→ PROBLEM TO WORK ON:
Omit the pictures found among the records and print everything else exactly as it stands.
────────────────────
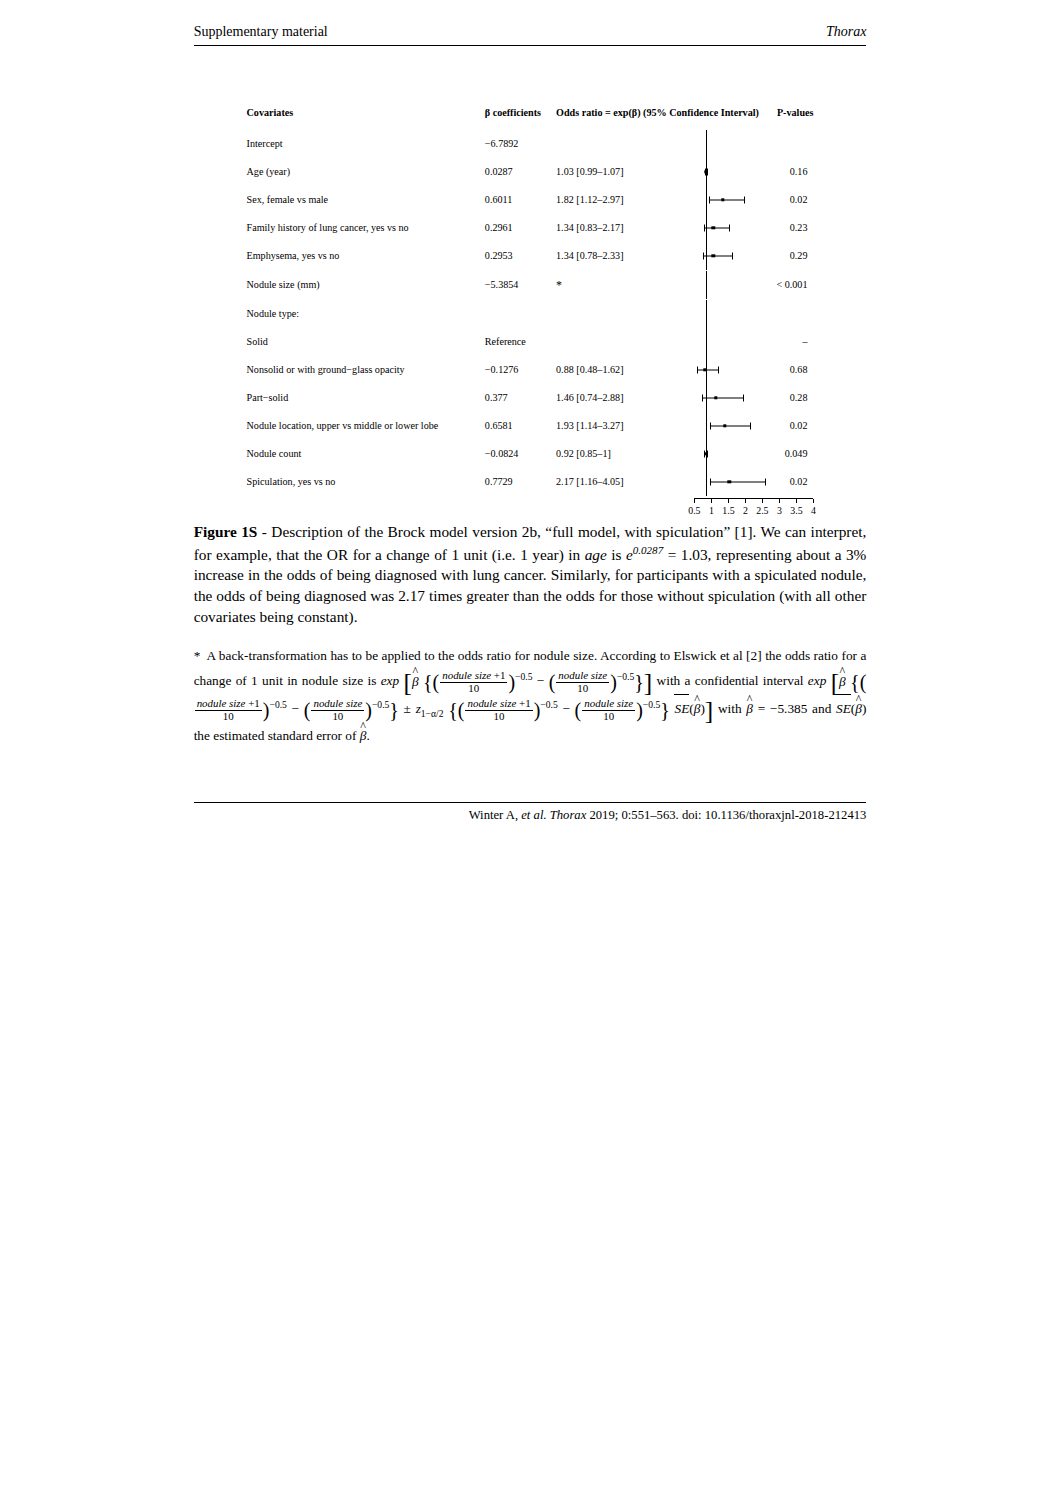Supplementary material
Thorax
| Covariates | β coefficients | Odds ratio = exp(β) (95% Confidence Interval) | P-values |
| --- | --- | --- | --- |
| Intercept | −6.7892 | | | |
| Age (year) | 0.0287 | 1.03 [0.99–1.07] | | 0.16 |
| Sex, female vs male | 0.6011 | 1.82 [1.12–2.97] | | 0.02 |
| Family history of lung cancer, yes vs no | 0.2961 | 1.34 [0.83–2.17] | | 0.23 |
| Emphysema, yes vs no | 0.2953 | 1.34 [0.78–2.33] | | 0.29 |
| Nodule size (mm) | −5.3854 | * | | < 0.001 |
| Nodule type: | | | | |
| Solid | Reference | | | – |
| Nonsolid or with ground−glass opacity | −0.1276 | 0.88 [0.48–1.62] | | 0.68 |
| Part−solid | 0.377 | 1.46 [0.74–2.88] | | 0.28 |
| Nodule location, upper vs middle or lower lobe | 0.6581 | 1.93 [1.14–3.27] | | 0.02 |
| Nodule count | −0.0824 | 0.92 [0.85–1] | | 0.049 |
| Spiculation, yes vs no | 0.7729 | 2.17 [1.16–4.05] | | 0.02 |
0.5 1 1.5 2 2.5 3 3.5 4
Figure 1S - Description of the Brock model version 2b, “full model, with spiculation” [1]. We can interpret, for example, that the OR for a change of 1 unit (i.e. 1 year) in age is e0.0287 = 1.03, representing about a 3% increase in the odds of being diagnosed with lung cancer. Similarly, for participants with a spiculated nodule, the odds of being diagnosed was 2.17 times greater than the odds for those without spiculation (with all other covariates being constant).
* A back-transformation has to be applied to the odds ratio for nodule size. According to Elswick et al [2] the odds ratio for a change of 1 unit in nodule size is exp [β {(nodule size +110)−0.5 − (nodule size 10)−0.5}] with a confidential interval exp [β {(nodule size +110)−0.5 − (nodule size 10)−0.5} ± z1−α/2 {(nodule size +110)−0.5 − (nodule size 10)−0.5} SE(β)] with β = −5.385 and SE(β) the estimated standard error of β.
Winter A, et al. Thorax 2019; 0:551–563. doi: 10.1136/thoraxjnl-2018-212413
────────────────────
→ SOLUTION TO THIS PROBLEM:
Supplementary material
Thorax
| Covariates | β coefficients | Odds ratio = exp(β) (95% Confidence Interval) | P-values |
| --- | --- | --- | --- |
| Intercept | −6.7892 | | | |
| Age (year) | 0.0287 | 1.03 [0.99–1.07] | | 0.16 |
| Sex, female vs male | 0.6011 | 1.82 [1.12–2.97] | | 0.02 |
| Family history of lung cancer, yes vs no | 0.2961 | 1.34 [0.83–2.17] | | 0.23 |
| Emphysema, yes vs no | 0.2953 | 1.34 [0.78–2.33] | | 0.29 |
| Nodule size (mm) | −5.3854 | * | | < 0.001 |
| Nodule type: | | | | |
| Solid | Reference | | | – |
| Nonsolid or with ground−glass opacity | −0.1276 | 0.88 [0.48–1.62] | | 0.68 |
| Part−solid | 0.377 | 1.46 [0.74–2.88] | | 0.28 |
| Nodule location, upper vs middle or lower lobe | 0.6581 | 1.93 [1.14–3.27] | | 0.02 |
| Nodule count | −0.0824 | 0.92 [0.85–1] | | 0.049 |
| Spiculation, yes vs no | 0.7729 | 2.17 [1.16–4.05] | | 0.02 |
0.5 1 1.5 2 2.5 3 3.5 4
Figure 1S - Description of the Brock model version 2b, “full model, with spiculation” [1]. We can interpret, for example, that the OR for a change of 1 unit (i.e. 1 year) in age is e0.0287 = 1.03, representing about a 3% increase in the odds of being diagnosed with lung cancer. Similarly, for participants with a spiculated nodule, the odds of being diagnosed was 2.17 times greater than the odds for those without spiculation (with all other covariates being constant).
* A back-transformation has to be applied to the odds ratio for nodule size. According to Elswick et al [2] the odds ratio for a change of 1 unit in nodule size is exp [β {(nodule size +110)−0.5 − (nodule size 10)−0.5}] with a confidential interval exp [β {(nodule size +110)−0.5 − (nodule size 10)−0.5} ± z1−α/2 {(nodule size +110)−0.5 − (nodule size 10)−0.5} SE(β)] with β = −5.385 and SE(β) the estimated standard error of β.
Winter A, et al. Thorax 2019; 0:551–563. doi: 10.1136/thoraxjnl-2018-212413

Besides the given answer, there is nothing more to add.